Mucha mili

¡Hay que ver cómo pasa el tiempo! Parece que fue ayer, un día de enero del recién estrenado 1990, cuando aterricé por primera vez en el aeropuerto de Gando de Gran Canaria. Aún estoy escuchando la advertencia premonitoria del taxista que me llevó hasta el Parque de Santa Catalina
de que si me quedaba mucho tiempo en Las Palmas iba a acabar envuelto en las melosas redes de una mujer canaria.

Aquel primer día en la Unidad del Dr. Maynar se me quedó grabado en la memoria para siempre: por entonces, estaba de moda en la televisión española una serie de policías neoyorquinos que se titulaba “Hill Street Blues”, incomprensiblemente traducida como “Canción triste de Hill Street”: Ese ir y venir de gente por la comisaría, las discusiones profesionales entre los guardianes del orden, el sentido jerárquico de la autoridad aceptado con disciplina y responsabilidad por los subordinados del jefe; para mi sorpresa, las salas del Vascular y los pasillos y los habitáculos en los que las secretarias pasaban los informes – ¡a ordenador! – que les dictaban los médicos de la Unidad del Hospital del Pino me recordaron a esa serie americana. Y entonces fui consciente de que aquello era lo que yo quería, lo que andaba buscando desde que terminé la carrera de Medicina cuando me metí en una travesía del desierto que incluyó servicio militar y 3 años de médico de pueblo en el campo de Caravaca, una bella zona de la Región de Murcia.

Los del Pino fueron dos años y medio de duro aprendizaje, de conocer gente de todos los lados de España – Miguel Ángel de Gregorio, por ejemplo – y de Latinoamérica que solicitaba estancias de formación en el mejor sitio de referencia de radiología vascular intervencionista que había en ese momento; de disfrutar también – ¿por qué no? – de otros placeres de la vida, saboreados como solo se puede hacer cuando tienes treinta y pocos años.
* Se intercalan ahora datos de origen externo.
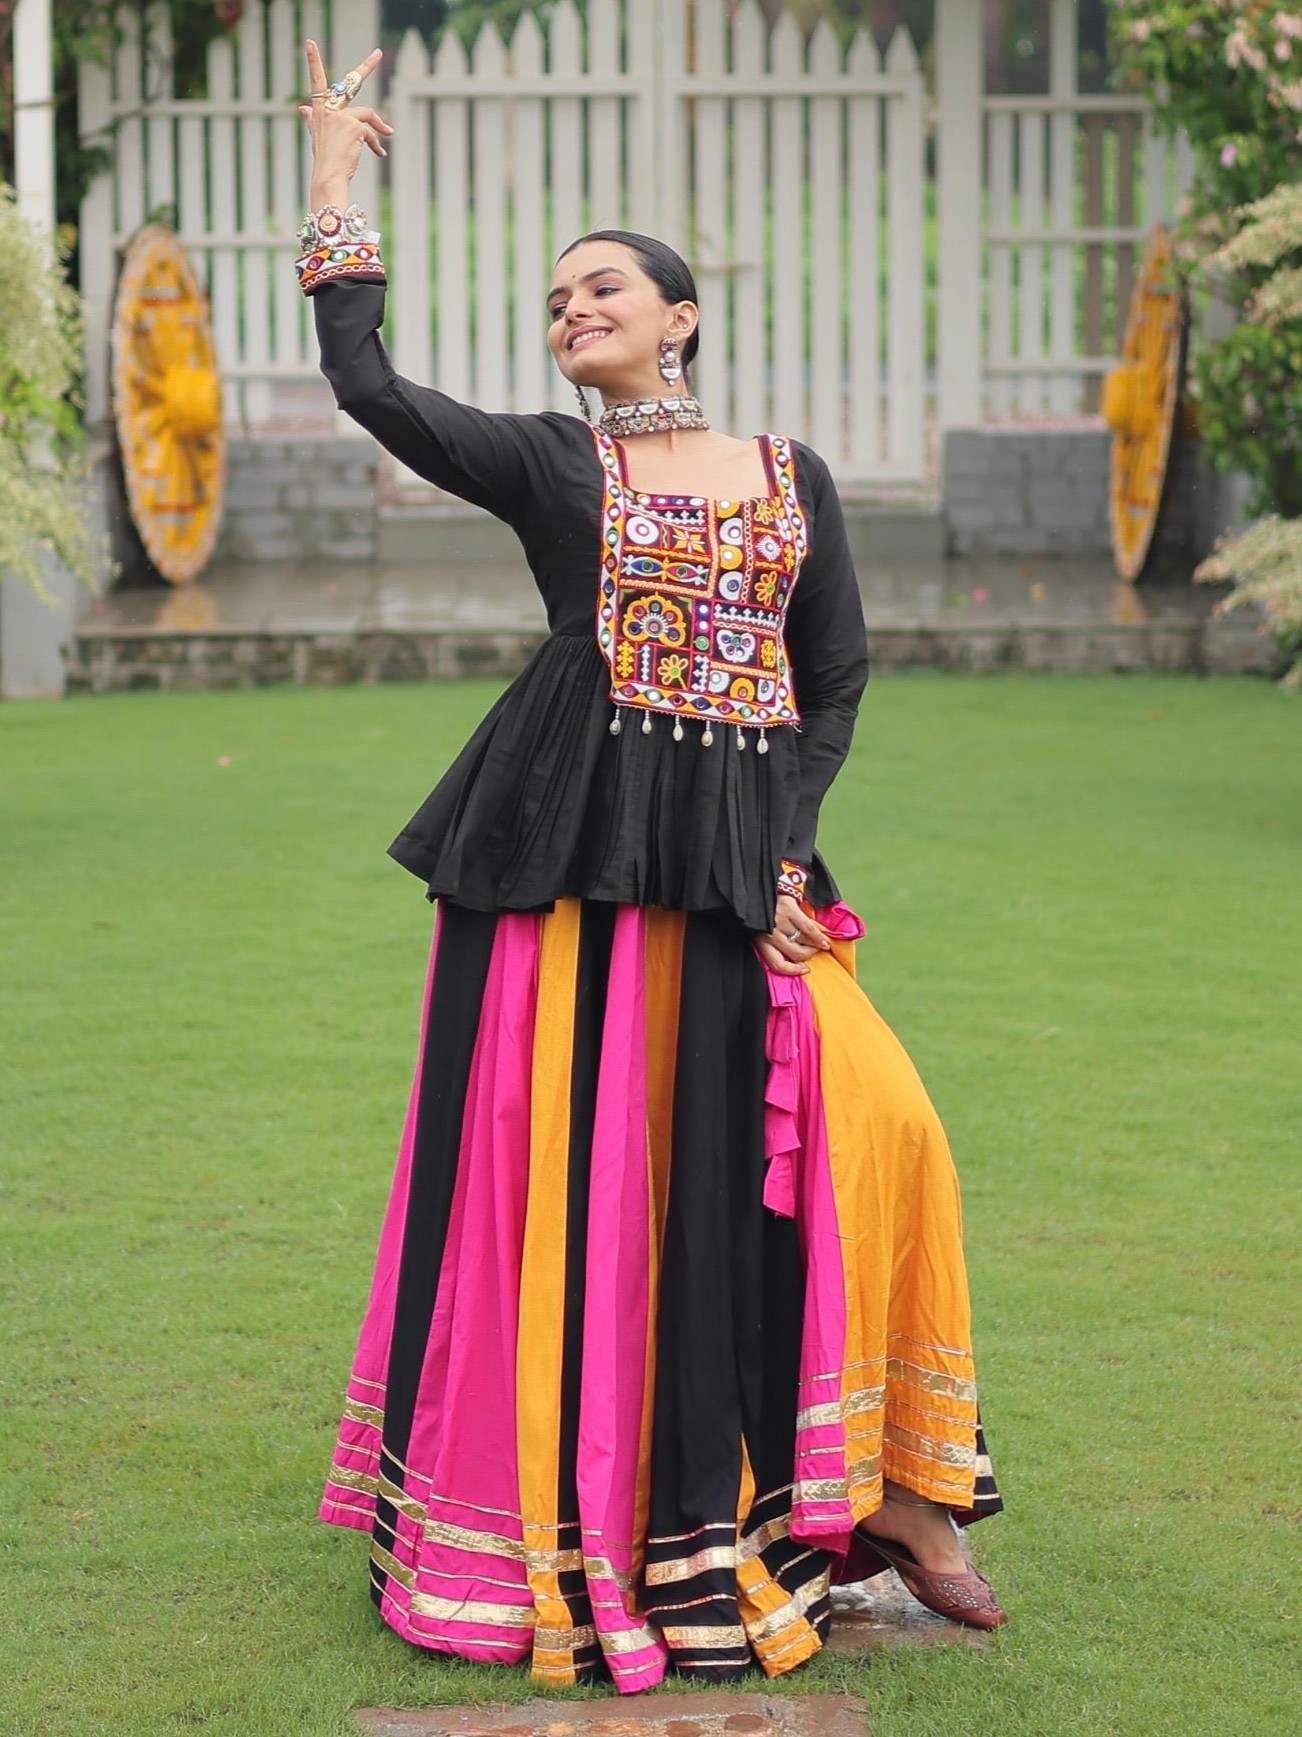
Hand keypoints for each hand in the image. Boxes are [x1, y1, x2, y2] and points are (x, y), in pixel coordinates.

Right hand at [297, 40, 391, 210]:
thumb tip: (302, 108)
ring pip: (367, 114)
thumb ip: (312, 118)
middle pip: (350, 84)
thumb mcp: (316, 135)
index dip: (313, 62)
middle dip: (367, 66)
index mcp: (318, 109)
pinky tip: (379, 153)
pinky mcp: (354, 126)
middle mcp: (328, 109)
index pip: (316, 81)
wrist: (328, 176)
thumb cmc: (324, 158)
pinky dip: (376, 143)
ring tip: (388, 134)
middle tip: (378, 52)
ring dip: (379, 125)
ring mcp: (341, 116)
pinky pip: (371, 131)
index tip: (310, 43)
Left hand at [753, 893, 831, 976]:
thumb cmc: (763, 913)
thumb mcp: (762, 931)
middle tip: (813, 950)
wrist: (761, 887)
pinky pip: (808, 928)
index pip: (776, 964)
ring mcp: (779, 922)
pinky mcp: (788, 910)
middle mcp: (769, 934)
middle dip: (807, 954)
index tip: (804, 969)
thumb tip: (796, 959)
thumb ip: (773, 944)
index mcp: (760, 942)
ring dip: (815, 945)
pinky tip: (824, 941)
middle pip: (794, 954)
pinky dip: (819, 937)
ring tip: (819, 943)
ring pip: (803, 942)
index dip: (792, 970)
Sinceramente, cuando veo ahora a los que están empezando a bucear por las turbias aguas de nuestra especialidad, me viene la nostalgia de aquellos años noventa del siglo pasado y me siento un privilegiado por haber tenido una formación casi espartana pero productiva como radiólogo vascular. Puedo afirmar que mi etapa profesional en el Vascular del Pino fue de calidad; y, como de bien nacido es ser agradecido, no quiero terminar esta columna sin mencionar a Manolo Maynar, a Juanma Pulido y a Moisés Casal: soy lo que soy, como radiólogo vascular, gracias a ellos. Recordándolos, siento la tentación, como en la novela de Aldous Huxley, de decirle al tiempo que se detenga.